The decision, in the same month as two other federal judges upheld the detentions of Kuwaiti and Afghan detainees, left the scorecard at 18-38. That means judges have ruled for release of Guantánamo detainees two-thirds of the time since the U.S. Supreme Court in 2008 empowered Guantánamo captives to file petitions of habeas corpus, the mechanism by which a civilian judge gets to review the Pentagon's and president's reason for holding the war prisoners indefinitely.
Dozens more petitions are in the pipeline and experts disagree on whether a trend is emerging on how the judges are analyzing the cases.
Bihani's lawyer George Clarke said the judges have steadily moved toward a standard of what the captive intended -- not what he did -- to justify indefinite detention.
According to the ruling, the Yemeni went from Saudi Arabia to Afghanistan to kick a drug habit and train with al Qaeda. Although he failed basic training, another brother, now dead, persuaded him to go wage jihad against the Russians.
``Even assuming that the catalyst behind the petitioner's travel to Afghanistan was to prepare for battle in Chechnya, and not against the United States, this fact has no material effect on whether the government can detain the petitioner,'' Walton wrote.
Bihani grew up in Saudi Arabia, along with his kid brother Ghaleb al Bihani, 30, who lost his challenge on Jan. 28, 2009. In that case, U.S. District Court Judge Richard Leon ruled that Ghaleb's work as an assistant cook with Taliban fighters made him an enemy combatant of the United States nevertheless and justifies military detention.
``After all, as Napoleon himself was fond of pointing out, `An army marches on its stomach,' '' Leon wrote in a ruling that was subsequently upheld on appeal.

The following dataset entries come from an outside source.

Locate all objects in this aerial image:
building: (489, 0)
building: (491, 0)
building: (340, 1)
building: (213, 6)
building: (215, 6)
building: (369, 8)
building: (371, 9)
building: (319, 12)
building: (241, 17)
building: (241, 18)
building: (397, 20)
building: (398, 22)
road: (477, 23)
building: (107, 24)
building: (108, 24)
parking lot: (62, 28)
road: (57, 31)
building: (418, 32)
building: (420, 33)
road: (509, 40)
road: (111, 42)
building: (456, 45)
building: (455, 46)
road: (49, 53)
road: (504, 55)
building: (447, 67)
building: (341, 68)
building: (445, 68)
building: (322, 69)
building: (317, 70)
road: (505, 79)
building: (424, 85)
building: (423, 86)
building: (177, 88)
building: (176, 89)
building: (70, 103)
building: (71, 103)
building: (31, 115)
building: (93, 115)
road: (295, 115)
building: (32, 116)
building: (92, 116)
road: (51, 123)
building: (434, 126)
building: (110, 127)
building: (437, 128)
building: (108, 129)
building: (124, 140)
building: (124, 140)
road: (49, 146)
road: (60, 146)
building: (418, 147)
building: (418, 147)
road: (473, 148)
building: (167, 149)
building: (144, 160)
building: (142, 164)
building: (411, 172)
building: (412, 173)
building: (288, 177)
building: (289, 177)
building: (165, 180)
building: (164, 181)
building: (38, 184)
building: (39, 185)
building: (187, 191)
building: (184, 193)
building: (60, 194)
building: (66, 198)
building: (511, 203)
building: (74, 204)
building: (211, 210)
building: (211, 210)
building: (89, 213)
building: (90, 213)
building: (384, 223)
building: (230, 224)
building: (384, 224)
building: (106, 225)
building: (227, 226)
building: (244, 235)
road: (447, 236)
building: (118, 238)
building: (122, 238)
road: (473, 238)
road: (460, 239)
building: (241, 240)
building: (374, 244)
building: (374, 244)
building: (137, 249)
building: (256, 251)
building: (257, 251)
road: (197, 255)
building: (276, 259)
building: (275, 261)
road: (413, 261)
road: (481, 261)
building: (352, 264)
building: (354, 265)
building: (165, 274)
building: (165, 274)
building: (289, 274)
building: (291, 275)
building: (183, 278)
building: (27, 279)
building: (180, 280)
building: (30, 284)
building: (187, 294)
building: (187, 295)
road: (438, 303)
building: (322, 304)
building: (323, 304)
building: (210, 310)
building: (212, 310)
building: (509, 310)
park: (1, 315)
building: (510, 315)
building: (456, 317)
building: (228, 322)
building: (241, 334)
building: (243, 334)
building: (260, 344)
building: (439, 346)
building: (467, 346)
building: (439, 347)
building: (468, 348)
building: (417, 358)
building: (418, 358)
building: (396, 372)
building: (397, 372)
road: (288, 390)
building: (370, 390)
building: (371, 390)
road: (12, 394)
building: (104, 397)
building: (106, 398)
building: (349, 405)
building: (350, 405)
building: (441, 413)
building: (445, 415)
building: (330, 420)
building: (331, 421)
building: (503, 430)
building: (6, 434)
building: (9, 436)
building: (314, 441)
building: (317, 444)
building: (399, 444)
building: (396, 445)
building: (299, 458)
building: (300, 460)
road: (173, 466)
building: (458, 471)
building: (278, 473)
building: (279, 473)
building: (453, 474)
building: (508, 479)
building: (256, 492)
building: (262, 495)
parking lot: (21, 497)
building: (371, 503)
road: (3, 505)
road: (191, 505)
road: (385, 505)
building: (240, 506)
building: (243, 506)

Ghaleb went to Afghanistan in spring 2001 after a sheik issued a fatwa to fight with the Taliban against the Afghan Northern Alliance. Pentagon documents show he was sent to Guantánamo in January 2002, a year before his brother.
After Toffiq flunked out of al Farouq camp training, he stayed in al Qaeda guesthouses around the time of the 9/11 attacks, then fled to Iran, which sent him back to Afghanistan.
Brookings Institution scholar Benjamin Wittes, a former Washington Post editorial writer, wrote recently in his ``Lawfare'' blog that judges' attitudes are evolving toward favoring the government when a Guantánamo captive can't provide a reasonable alternative explanation for his activities before capture.
``The courts have gone from avowedly refraining from holding a detainee's unbelievable statements against him,'' he said, ``to considering a detainee's lies as affirmative evidence of his detainability.''
But Robert Chesney, a national security law expert at the University of Texas, says three in a row is likely ``a quirk of the sequencing of the cases.'' At issue, he said, is whether the mosaic of claim and counter claim adds up to membership in a terror group that doesn't have rosters or card carriers.
Judges are left, he said, to conclude ``what does that mean if it's not formal membership, if people don't have an ID card?'' So in the case of Bihani, he said, it became a matter of ``the people he was traveling with and the circumstances'' in deciding if ``he had gotten out of or avoided joining al Qaeda.''
Clarke, the Yemeni's lawyer, said he'd appeal the decision in part because his client saw his enemy as Russia not the United States. ``Is this a war against jihad or a war against a defined enemy?'' he asked.